Saturday, June 23, 2007 ♠
♥ 8:27:00 PM
Some stuff just keep repeating itself. I can't help but smile to myself. Sometimes i feel that it's not other people who have problem but yourself. If something similar keeps repeating, then it says a lot right. haha...this is not the first time I'm reading something similar that's happening. Yeh and I can tell you the ending cause I had a fight with you before. Friends of hers would be sticking up for her, calling you some dumb shit and blah blah blah... and she would be "fcuking you...". So predictable.
I was on the receiving end once and it was really dumb now that i think back. Such a waste of time and effort. Some people just do not deserve it.

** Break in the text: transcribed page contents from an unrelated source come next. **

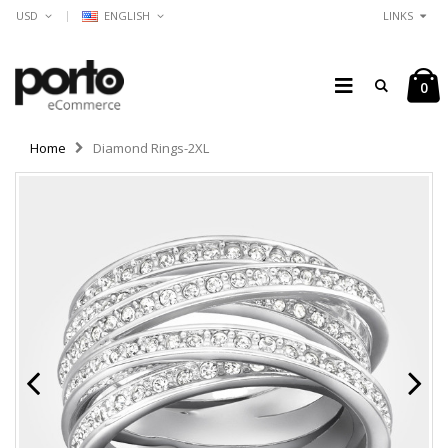
USD
ENGLISH
LINKS
0
Home
Diamond Rings-2XL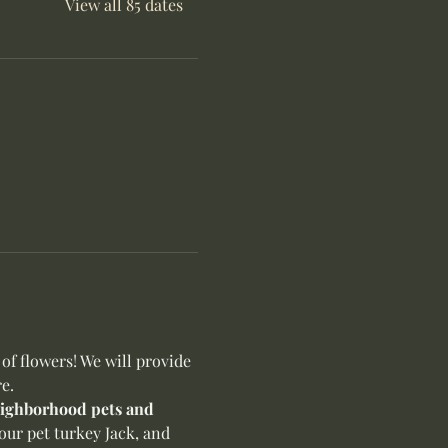
View all 85 dates
f flowers! We will provide 
e.
neighborhood pets and 
our pet turkey Jack, and 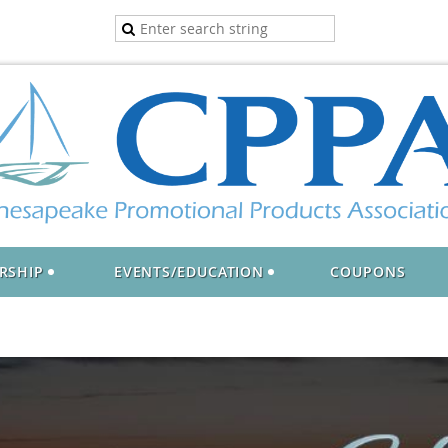
RSHIP
EVENTS/EDUCATION
COUPONS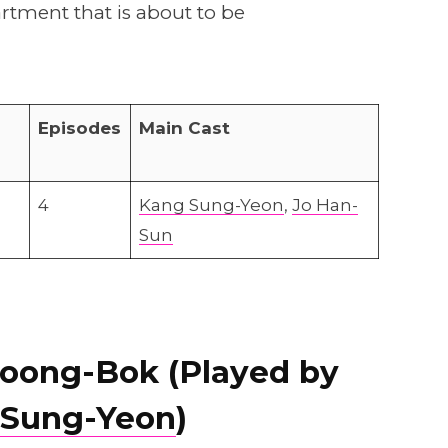
artment that is about to be
Episodes
Main Cast
4
Kang Sung-Yeon
,
Jo Han-
Sun
oong-Bok (Played by
 Sung-Yeon
)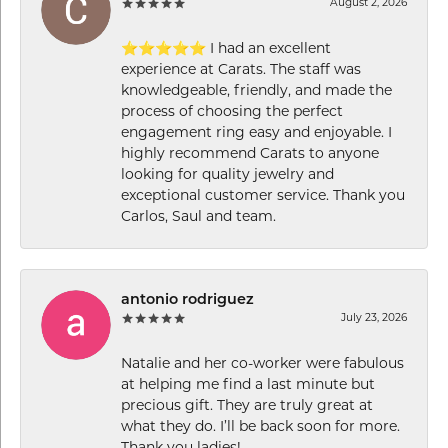
August 2, 2026
⭐⭐⭐⭐⭐ I had an excellent
experience at Carats. The staff was
knowledgeable, friendly, and made the
process of choosing the perfect
engagement ring easy and enjoyable. I
highly recommend Carats to anyone
looking for quality jewelry and
exceptional customer service. Thank you
Carlos, Saul and team.
antonio rodriguez
July 23, 2026
Natalie and her co-worker were fabulous
at helping me find a last minute but
precious gift. They are truly great at
what they do. I’ll be back soon for more.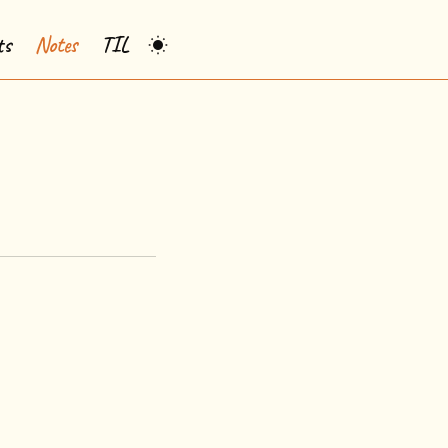
ts
Notes
TIL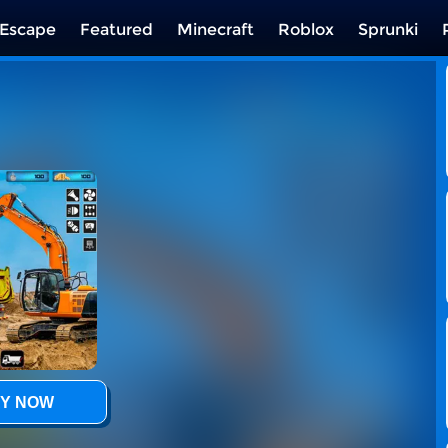
Escape
Featured
Minecraft
Roblox
Sprunki
Y NOW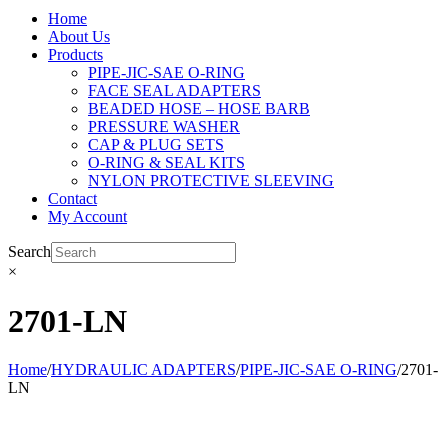
Home
About Us
Products
PIPE-JIC-SAE O-RING
FACE SEAL ADAPTERS
BEADED HOSE – HOSE BARB
PRESSURE WASHER
CAP & PLUG SETS
O-RING & SEAL KITS
NYLON PROTECTIVE SLEEVING
Contact
My Account
Search
×
2701-LN
Home
/
HYDRAULIC ADAPTERS
/
PIPE-JIC-SAE O-RING
/
2701-
LN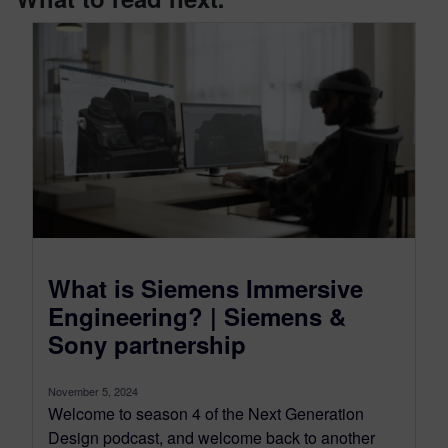
What is Siemens Immersive
Engineering? | Siemens &
Sony partnership
November 5, 2024
Welcome to season 4 of the Next Generation
Design podcast, and welcome back to another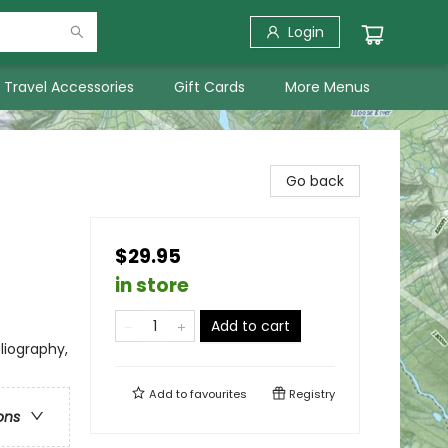
Login
Travel Accessories
Gift Cards
More Menus
Go back
$29.95
in store
Add to cart
bliography,
Add to
favourites
Registry
ons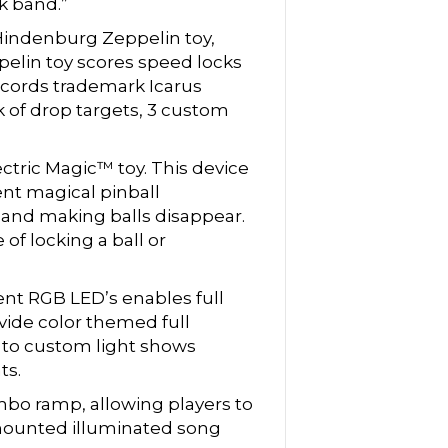
ck band.”
Hindenburg Zeppelin toy,
pelin toy scores speed locks
ecords trademark Icarus
k of drop targets, 3 custom
ctric Magic™ toy. This device
ent magical pinball
 and making balls disappear.
of locking a ball or
ent RGB LED’s enables full
ovide color themed full
ed to custom light shows
ts.
bo ramp, allowing players to
 mounted illuminated song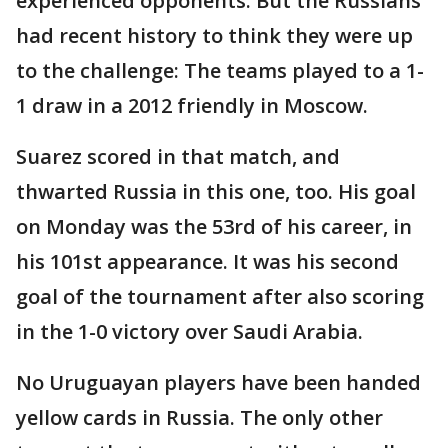
experienced opponents. But the Russians
had recent history to think they were up
to the challenge: The teams played to a 1-
1 draw in a 2012 friendly in Moscow.
Suarez scored in that match, and
thwarted Russia in this one, too. His goal
on Monday was the 53rd of his career, in
his 101st appearance. It was his second
goal of the tournament after also scoring
in the 1-0 victory over Saudi Arabia.
No Uruguayan players have been handed
yellow cards in Russia. The only other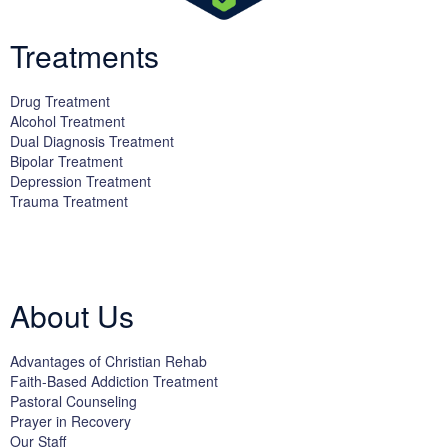
Treatments
Drug Treatment
Alcohol Treatment
Dual Diagnosis Treatment
Bipolar Treatment
Depression Treatment
Trauma Treatment
Licensed by the State Department of Health Care Services:
DHCS
License #300661CP; Exp. 04/30/2024
About Us
Advantages of Christian Rehab
Faith-Based Addiction Treatment
Pastoral Counseling
Prayer in Recovery
Our Staff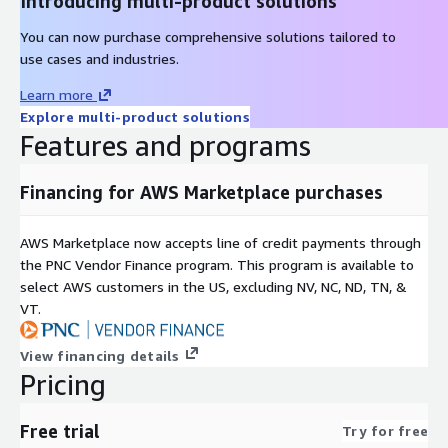
Introducing multi-product solutions
You can now purchase comprehensive solutions tailored to
use cases and industries.
Learn more
Explore multi-product solutions
Features and programs
Financing for AWS Marketplace purchases
AWS Marketplace now accepts line of credit payments through
the PNC Vendor Finance program. This program is available to
select AWS customers in the US, excluding NV, NC, ND, TN, &
VT.
View financing details
Pricing
Free trial
Try for free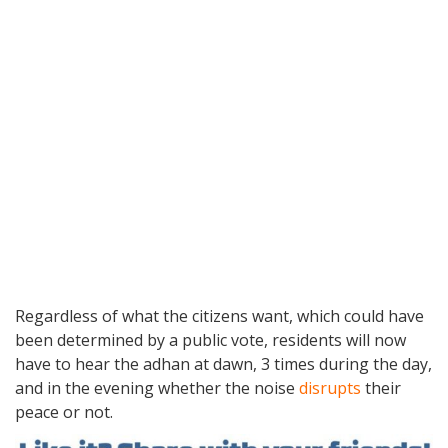
Regardless of what the citizens want, which could have
been determined by a public vote, residents will now
have to hear the adhan at dawn, 3 times during the day,
and in the evening whether the noise
disrupts
their
peace or not.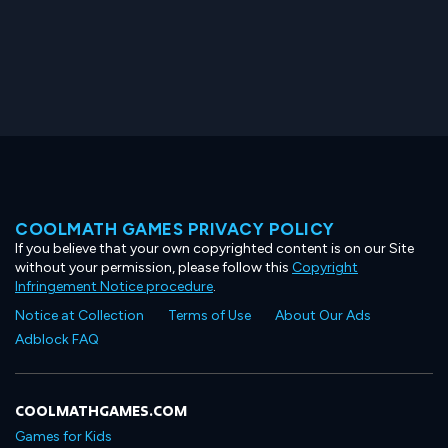
COOLMATH GAMES PRIVACY POLICY
If you believe that your own copyrighted content is on our Site
without your permission, please follow this
Copyright
Infringement Notice procedure
.
Notice at Collection
Terms of Use
About Our Ads
Adblock FAQ
COOLMATHGAMES.COM
Games for Kids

It's still my sore spot. The events appear and hunts me at times. I should have casted it away a long time ago, that's because it would be unfair to the person I'm with now. I'm very happy with my life now. I'm so happy for having someone who is so understanding towards me.
I've always said I would never regret any decision i made but this time it's not true. I regretted my actions in the past. I should move on.
Lesson learnt, never make a wrong move in life because it'll come back and hunt you.
I make it sound like it's some big deal but actually it's not. It's just that i read something and it jolt back some memories.
I'll be forward looking from now onwards because i have a wonderful life ahead and i won't be walking alone because i have Hao as well.
Hao's away at Sentosa and I do miss him. Enjoy your stay there baby.